Task directions = Print every record exactly.

(Given information begins)

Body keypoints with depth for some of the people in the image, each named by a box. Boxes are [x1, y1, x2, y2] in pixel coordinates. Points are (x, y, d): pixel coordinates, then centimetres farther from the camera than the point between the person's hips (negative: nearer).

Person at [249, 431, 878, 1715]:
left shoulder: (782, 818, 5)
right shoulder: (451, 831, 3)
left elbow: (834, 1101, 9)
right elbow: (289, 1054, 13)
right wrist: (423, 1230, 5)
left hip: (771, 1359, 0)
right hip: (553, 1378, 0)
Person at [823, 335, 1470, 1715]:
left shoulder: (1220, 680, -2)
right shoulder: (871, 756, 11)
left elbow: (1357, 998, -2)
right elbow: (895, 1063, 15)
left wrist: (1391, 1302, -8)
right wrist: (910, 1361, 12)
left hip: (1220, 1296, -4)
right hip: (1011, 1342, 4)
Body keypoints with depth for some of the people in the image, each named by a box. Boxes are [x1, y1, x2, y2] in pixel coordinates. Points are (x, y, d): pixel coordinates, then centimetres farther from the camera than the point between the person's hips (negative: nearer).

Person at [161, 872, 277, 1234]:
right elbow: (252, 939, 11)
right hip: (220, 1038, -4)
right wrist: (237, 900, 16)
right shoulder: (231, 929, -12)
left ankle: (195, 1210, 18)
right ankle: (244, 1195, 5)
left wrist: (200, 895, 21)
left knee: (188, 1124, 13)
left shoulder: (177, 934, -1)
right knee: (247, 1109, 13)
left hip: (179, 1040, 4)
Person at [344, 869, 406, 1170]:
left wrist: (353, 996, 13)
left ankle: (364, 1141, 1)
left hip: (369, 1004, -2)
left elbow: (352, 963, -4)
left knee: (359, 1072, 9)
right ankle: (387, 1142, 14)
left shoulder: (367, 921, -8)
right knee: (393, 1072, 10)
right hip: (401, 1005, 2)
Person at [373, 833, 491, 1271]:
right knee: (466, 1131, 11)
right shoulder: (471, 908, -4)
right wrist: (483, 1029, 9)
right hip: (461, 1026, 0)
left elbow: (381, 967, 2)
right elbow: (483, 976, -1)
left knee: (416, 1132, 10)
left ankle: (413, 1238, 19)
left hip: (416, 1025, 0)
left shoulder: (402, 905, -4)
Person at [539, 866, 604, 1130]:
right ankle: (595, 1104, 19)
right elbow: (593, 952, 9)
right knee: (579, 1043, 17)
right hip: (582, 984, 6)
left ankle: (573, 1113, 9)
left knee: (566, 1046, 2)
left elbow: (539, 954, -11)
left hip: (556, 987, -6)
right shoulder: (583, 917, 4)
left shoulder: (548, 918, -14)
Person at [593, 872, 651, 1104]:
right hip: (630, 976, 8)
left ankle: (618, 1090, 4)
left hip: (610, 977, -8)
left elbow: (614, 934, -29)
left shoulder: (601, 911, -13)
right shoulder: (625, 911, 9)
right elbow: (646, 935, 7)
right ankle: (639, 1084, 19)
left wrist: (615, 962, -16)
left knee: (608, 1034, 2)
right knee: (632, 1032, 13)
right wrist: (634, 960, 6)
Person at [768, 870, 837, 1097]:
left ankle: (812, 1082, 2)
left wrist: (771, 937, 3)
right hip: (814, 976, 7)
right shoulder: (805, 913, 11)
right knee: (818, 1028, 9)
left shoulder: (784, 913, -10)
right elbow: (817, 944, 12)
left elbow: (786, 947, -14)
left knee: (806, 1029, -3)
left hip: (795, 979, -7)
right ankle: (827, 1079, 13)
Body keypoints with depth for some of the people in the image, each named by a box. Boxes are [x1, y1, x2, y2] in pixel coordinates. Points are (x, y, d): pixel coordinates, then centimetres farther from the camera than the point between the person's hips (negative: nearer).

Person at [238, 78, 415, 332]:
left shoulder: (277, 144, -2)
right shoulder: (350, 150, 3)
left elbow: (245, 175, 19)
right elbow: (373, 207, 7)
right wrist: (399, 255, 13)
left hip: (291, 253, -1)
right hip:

(Given information ends)

Finished exercise =
Body keypoints with depth for some of the people in the image, each named by a box. Boxes are [x1, y1, x2, y2] in pixel coordinates. Points are (x, y, d): pixel coordinates, then centimetres farther from the camera than the point between the person's hips (negative: nearer).

Person at [249, 431, 878, 1715]:
left shoulder: (782, 818, 5)
right shoulder: (451, 831, 3)
left elbow: (834, 1101, 9)
right elbow: (289, 1054, 13)
right wrist: (423, 1230, 5)
left hip: (771, 1359, 0)
right hip: (553, 1378, 0)
Person at [823, 335, 1470, 1715]:
left shoulder: (1220, 680, -2)
right shoulder: (871, 756, 11)
left elbow: (1357, 998, -2)
right elbow: (895, 1063, 15)
left wrist: (1391, 1302, -8)
right wrist: (910, 1361, 12)
left hip: (1220, 1296, -4)
right hip: (1011, 1342, 4)
Body keypoints with depth for some of the people in the image, each named by a box. Boxes are [x1, y1, x2, y2] in pixel coordinates. Points are (x, y, d): pixel coordinates, then centimetres farther from the camera than the point between the person's hips (negative: nearer).

Person at [161, 872, 277, 1234]:
right elbow: (252, 939, 11)
right hip: (220, 1038, -4)
right wrist: (237, 900, 16)
right shoulder: (231, 929, -12)
left ankle: (195, 1210, 18)
right ankle: (244, 1195, 5)
left wrist: (200, 895, 21)
left knee: (188, 1124, 13)
left shoulder: (177, 934, -1)
right knee: (247, 1109, 13)
left hip: (179, 1040, 4)
Person at [344, 869, 406, 1170]:
left wrist: (353, 996, 13)
left ankle: (364, 1141, 1)
left hip: (369, 1004, -2)
left elbow: (352, 963, -4)
left knee: (359, 1072, 9)
right ankle: (387, 1142, 14)
left shoulder: (367, 921, -8)
right knee: (393, 1072, 10)
right hip: (401, 1005, 2)
Person at [373, 833, 491, 1271]:
right knee: (466, 1131, 11)
right shoulder: (471, 908, -4)
right wrist: (483, 1029, 9)
right hip: (461, 1026, 0)
left elbow: (381, 967, 2)
right elbow: (483, 976, -1)
left knee: (416, 1132, 10)
left ankle: (413, 1238, 19)
left hip: (416, 1025, 0)
left shoulder: (402, 905, -4)
Person at [539, 866, 604, 1130]:
right ankle: (595, 1104, 19)
right elbow: (593, 952, 9)
right knee: (579, 1043, 17)
right hip: (582, 984, 6)
left ankle: (573, 1113, 9)
left knee: (566, 1046, 2)
left elbow: (539, 954, -11)
left hip: (556, 987, -6)
right shoulder: (583, 917, 4)
left shoulder: (548, 918, -14)
Person at [593, 872, 651, 1104]:
right hip: (630, 976, 8)
left ankle: (618, 1090, 4)
left hip: (610, 977, -8)
left elbow: (614, 934, -29)
left shoulder: (601, 911, -13)
right shoulder: (625, 911, 9)
right elbow: (646, 935, 7)
right ankle: (639, 1084, 19)
left wrist: (615, 962, -16)
left knee: (608, 1034, 2)
right knee: (632, 1032, 13)
right wrist: (634, 960, 6)
Person at [768, 870, 837, 1097]:
left ankle: (812, 1082, 2)
left wrist: (771, 937, 3)
right hip: (814, 976, 7)
right shoulder: (805, 913, 11)
right knee: (818, 1028, 9)
left shoulder: (784, 913, -10)
right elbow: (817, 944, 12)
left elbow: (786, 947, -14)
left knee: (806, 1029, -3)
left hip: (795, 979, -7)
right ankle: (827, 1079, 13)
Body keypoints with depth for some of the people in the image, each named by a box. Boxes are [x1, y1, x2, y2] in pixel coordinates. Points are (x, y, d): pixel coordinates, then centimetres farther from the camera than the point between the person's hips (negative: nearer).

Person at [238, 78, 415, 332]:
left shoulder: (277, 144, -2)
right shoulder: (350, 150, 3)
left elbow: (245, 175, 19)
right elbow: (373, 207, 7)
right wrist: (399, 255, 13)
left hip: (291, 253, -1)
right hip:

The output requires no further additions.